**Exercise goal:**
What should be copied is the stretch of entries below from the line with "1252 573 2252" up to and including the line with "939 765 403", exactly and without images.

____

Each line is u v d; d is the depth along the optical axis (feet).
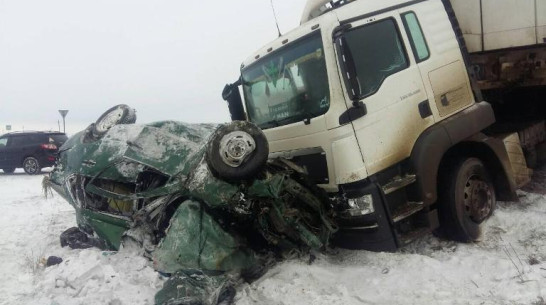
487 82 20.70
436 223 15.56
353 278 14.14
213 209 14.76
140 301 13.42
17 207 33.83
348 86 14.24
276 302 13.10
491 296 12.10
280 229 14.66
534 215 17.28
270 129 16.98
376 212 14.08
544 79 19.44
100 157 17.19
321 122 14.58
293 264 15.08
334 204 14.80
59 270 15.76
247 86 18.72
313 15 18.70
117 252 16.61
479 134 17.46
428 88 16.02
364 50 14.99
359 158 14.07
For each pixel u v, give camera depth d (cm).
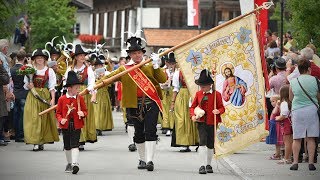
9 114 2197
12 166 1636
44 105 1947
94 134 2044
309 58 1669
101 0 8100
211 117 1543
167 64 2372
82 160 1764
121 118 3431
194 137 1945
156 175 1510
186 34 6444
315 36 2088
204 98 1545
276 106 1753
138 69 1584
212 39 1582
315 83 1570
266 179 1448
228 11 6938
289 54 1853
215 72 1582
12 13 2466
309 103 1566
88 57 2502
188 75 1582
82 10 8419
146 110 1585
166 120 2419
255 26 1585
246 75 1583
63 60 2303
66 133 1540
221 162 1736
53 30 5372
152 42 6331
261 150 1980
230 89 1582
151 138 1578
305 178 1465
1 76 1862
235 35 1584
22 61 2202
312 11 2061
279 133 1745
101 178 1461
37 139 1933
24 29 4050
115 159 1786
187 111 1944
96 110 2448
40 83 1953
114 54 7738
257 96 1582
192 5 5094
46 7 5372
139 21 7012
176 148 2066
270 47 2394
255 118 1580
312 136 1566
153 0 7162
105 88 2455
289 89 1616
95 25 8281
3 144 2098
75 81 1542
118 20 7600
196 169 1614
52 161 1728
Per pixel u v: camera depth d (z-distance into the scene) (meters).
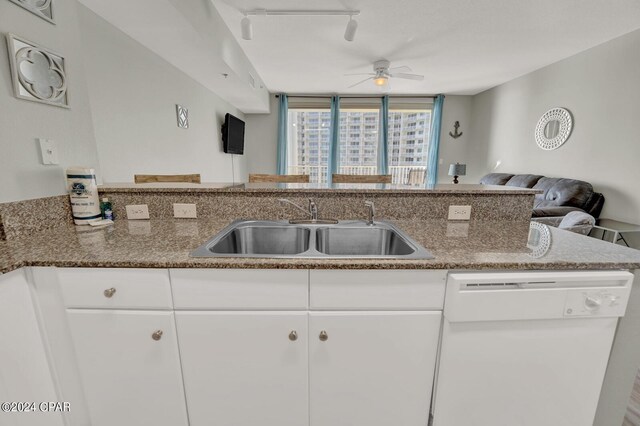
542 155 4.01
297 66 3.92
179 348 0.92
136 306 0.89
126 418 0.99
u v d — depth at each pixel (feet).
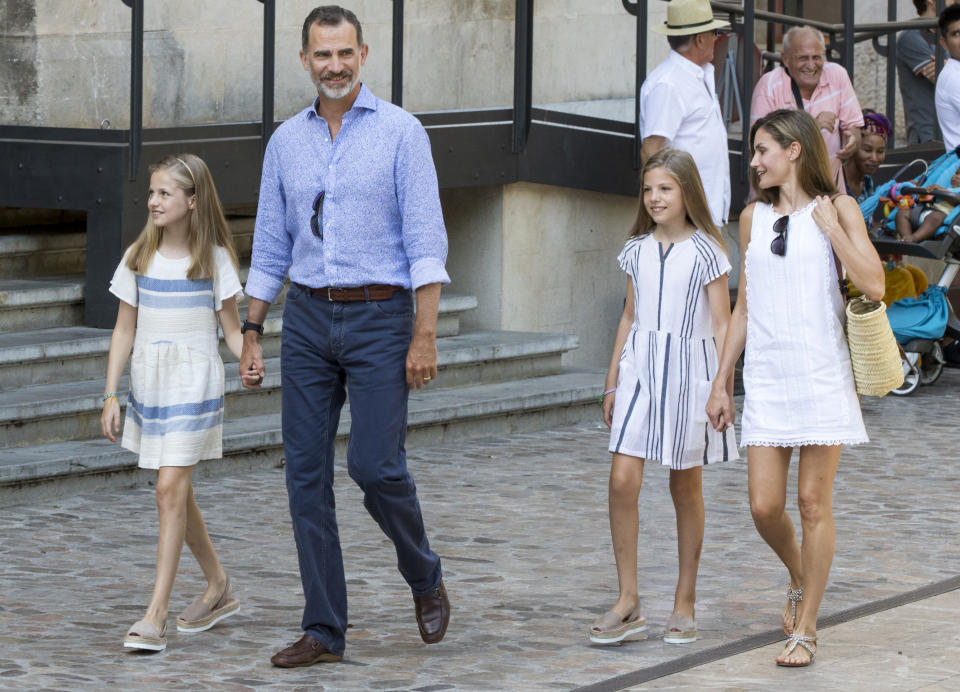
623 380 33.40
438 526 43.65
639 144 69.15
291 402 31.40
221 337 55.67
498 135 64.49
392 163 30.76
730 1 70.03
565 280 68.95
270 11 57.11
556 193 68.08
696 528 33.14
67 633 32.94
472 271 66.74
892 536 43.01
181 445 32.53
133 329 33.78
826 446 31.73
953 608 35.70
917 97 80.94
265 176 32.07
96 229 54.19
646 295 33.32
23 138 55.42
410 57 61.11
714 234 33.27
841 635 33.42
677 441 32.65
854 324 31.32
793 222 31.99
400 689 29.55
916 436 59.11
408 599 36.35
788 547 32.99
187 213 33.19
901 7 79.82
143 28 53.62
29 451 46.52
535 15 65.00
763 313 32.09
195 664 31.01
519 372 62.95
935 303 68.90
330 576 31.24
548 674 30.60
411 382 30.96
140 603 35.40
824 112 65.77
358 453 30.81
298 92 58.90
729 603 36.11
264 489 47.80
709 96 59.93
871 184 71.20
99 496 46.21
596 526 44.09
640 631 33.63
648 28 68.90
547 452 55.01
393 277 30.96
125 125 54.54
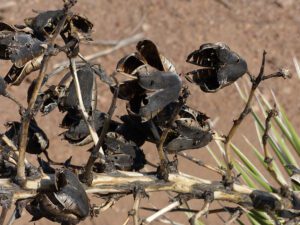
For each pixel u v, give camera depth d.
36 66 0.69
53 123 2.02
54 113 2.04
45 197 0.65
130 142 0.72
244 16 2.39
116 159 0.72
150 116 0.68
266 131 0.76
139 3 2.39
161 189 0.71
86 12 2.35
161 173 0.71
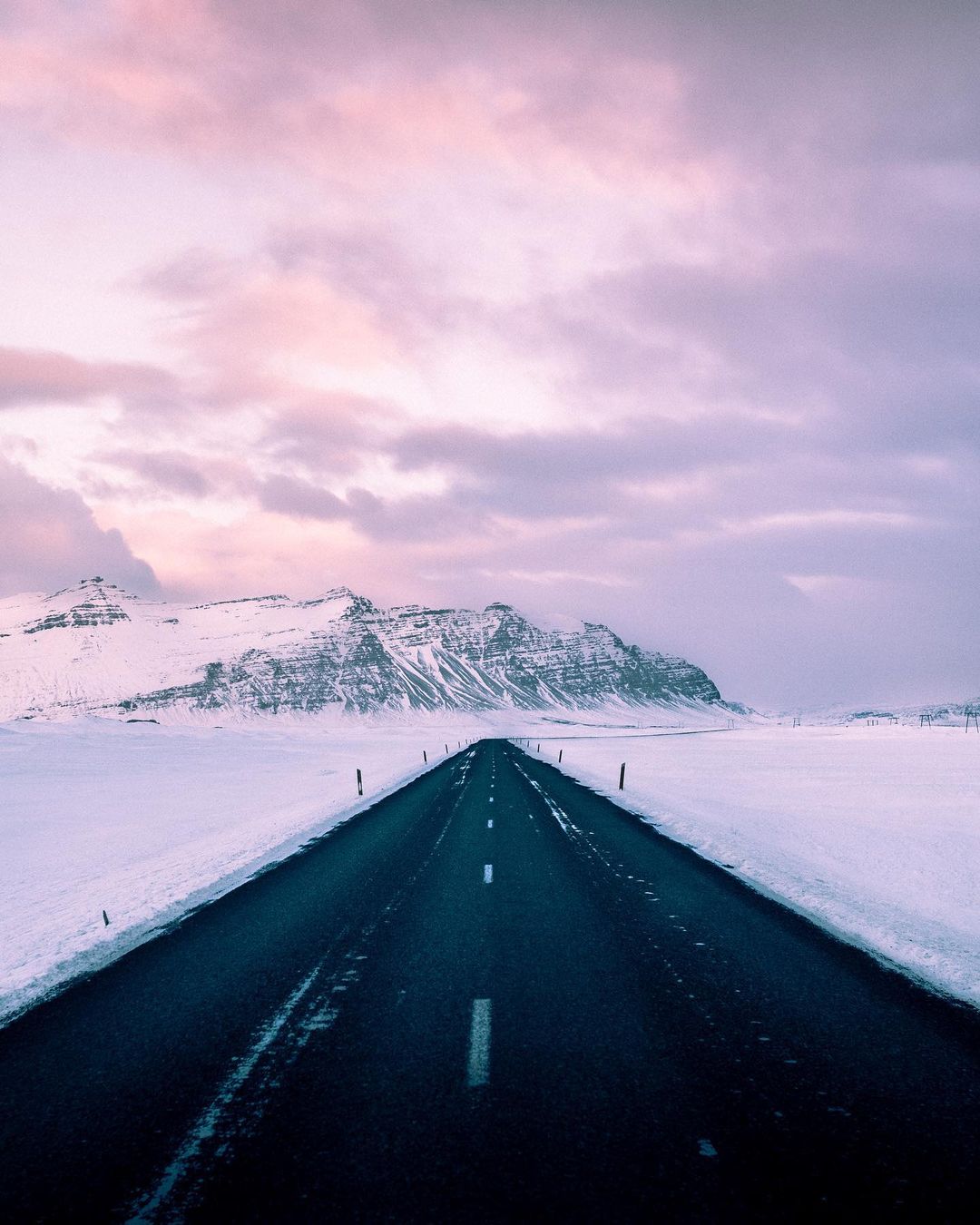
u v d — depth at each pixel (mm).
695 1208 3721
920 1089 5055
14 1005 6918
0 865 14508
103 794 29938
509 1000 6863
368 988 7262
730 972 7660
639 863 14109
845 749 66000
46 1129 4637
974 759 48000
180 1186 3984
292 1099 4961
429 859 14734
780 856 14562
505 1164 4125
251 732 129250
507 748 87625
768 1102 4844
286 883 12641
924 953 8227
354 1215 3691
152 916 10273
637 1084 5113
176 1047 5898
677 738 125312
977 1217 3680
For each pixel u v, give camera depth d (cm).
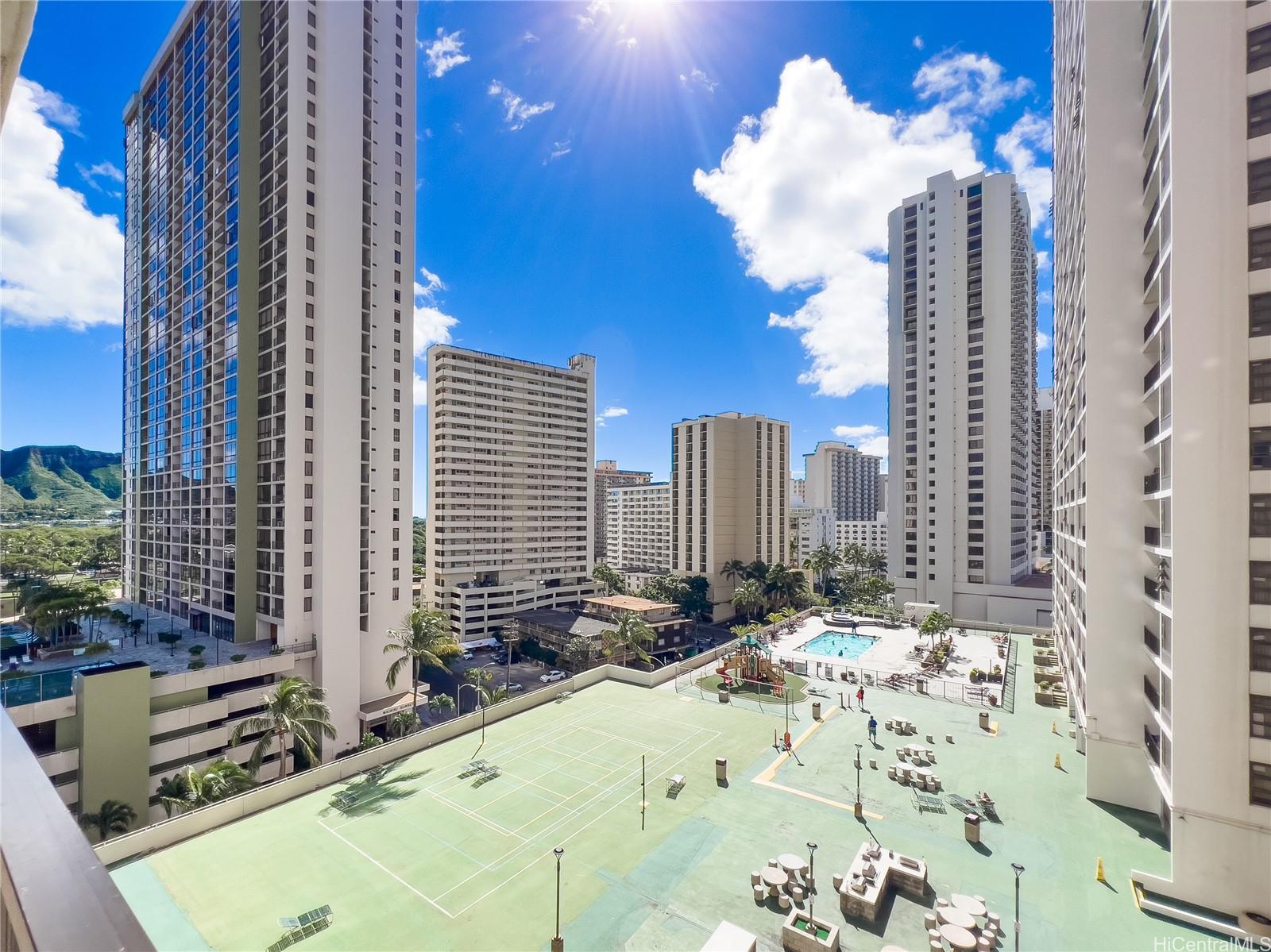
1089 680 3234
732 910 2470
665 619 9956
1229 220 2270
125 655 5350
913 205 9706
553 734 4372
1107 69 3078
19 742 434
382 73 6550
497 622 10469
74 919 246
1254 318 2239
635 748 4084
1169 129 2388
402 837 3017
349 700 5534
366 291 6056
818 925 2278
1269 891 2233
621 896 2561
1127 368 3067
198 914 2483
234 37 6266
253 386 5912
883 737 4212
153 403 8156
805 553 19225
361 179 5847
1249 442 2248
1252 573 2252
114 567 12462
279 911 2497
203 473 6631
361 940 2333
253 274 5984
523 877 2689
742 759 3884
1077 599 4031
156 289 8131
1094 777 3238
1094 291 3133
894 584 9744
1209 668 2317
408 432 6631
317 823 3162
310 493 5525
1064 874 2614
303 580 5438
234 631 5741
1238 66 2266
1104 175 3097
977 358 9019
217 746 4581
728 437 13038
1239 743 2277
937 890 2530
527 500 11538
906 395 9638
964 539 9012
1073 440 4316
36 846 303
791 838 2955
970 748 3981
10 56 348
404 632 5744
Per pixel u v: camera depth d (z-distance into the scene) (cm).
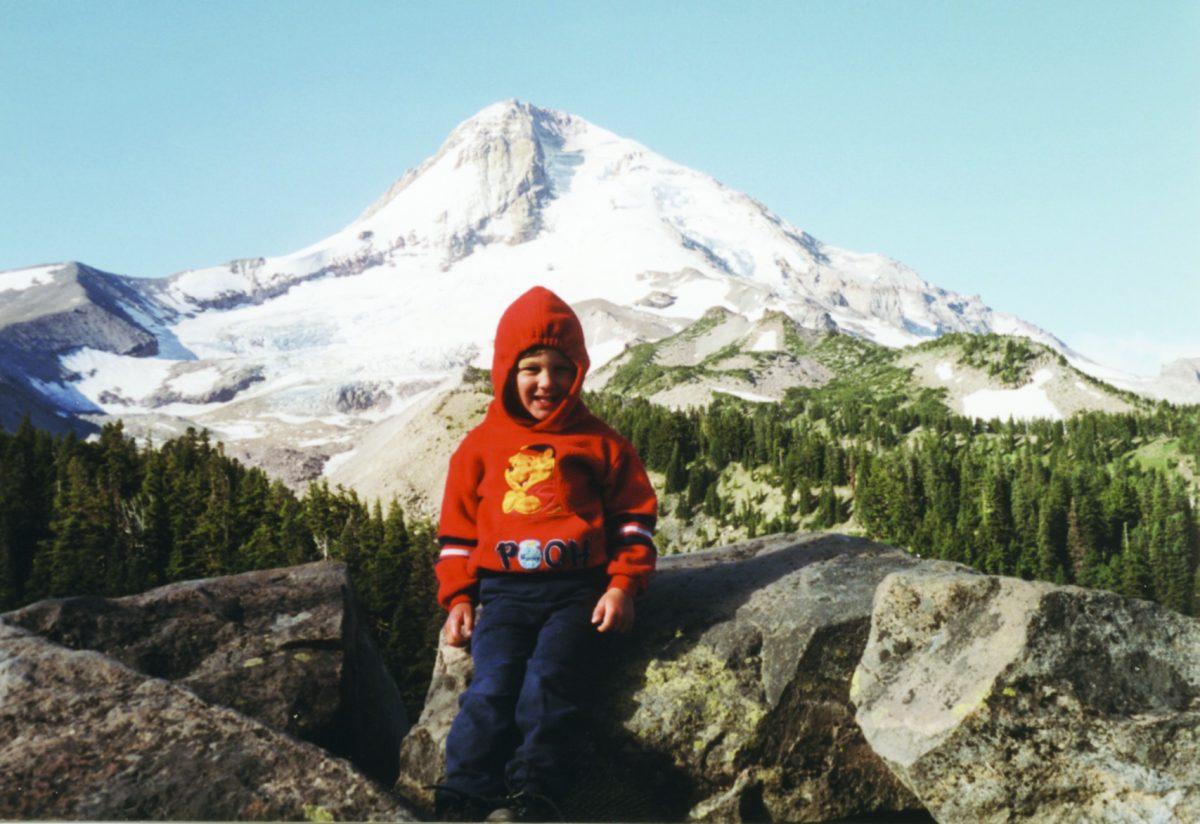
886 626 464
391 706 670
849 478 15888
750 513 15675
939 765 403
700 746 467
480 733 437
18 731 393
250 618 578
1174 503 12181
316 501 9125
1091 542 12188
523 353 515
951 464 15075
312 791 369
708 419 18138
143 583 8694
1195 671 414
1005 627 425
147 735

____

**Result of the task:**
1252 573 2252
114 567 12462
279 911 2497
203 473 6631
361 940 2333
253 274 5984
523 877 2689
742 759 3884
1077 599 4031
156 289 8131
1094 777 3238
1094 291 3133
894 584 9744
1209 668 2317
408 432 6631
317 823 3162
310 493 5525
1064 874 2614
303 580 5438
234 631 5741
1238 66 2266
1104 175 3097
977 358 9019
217 746 4581
728 437 13038
1239 743 2277
937 890 2530
527 500 11538
906 395 9638
964 539 9012
1073 440 4316
36 846 303
791 838 2955
970 748 3981
10 56 348
404 632 5744
Per pixel u v: camera depth d (z-distance into the scene) (cm).
886 626 464
391 706 670
849 478 15888
750 513 15675
939 765 403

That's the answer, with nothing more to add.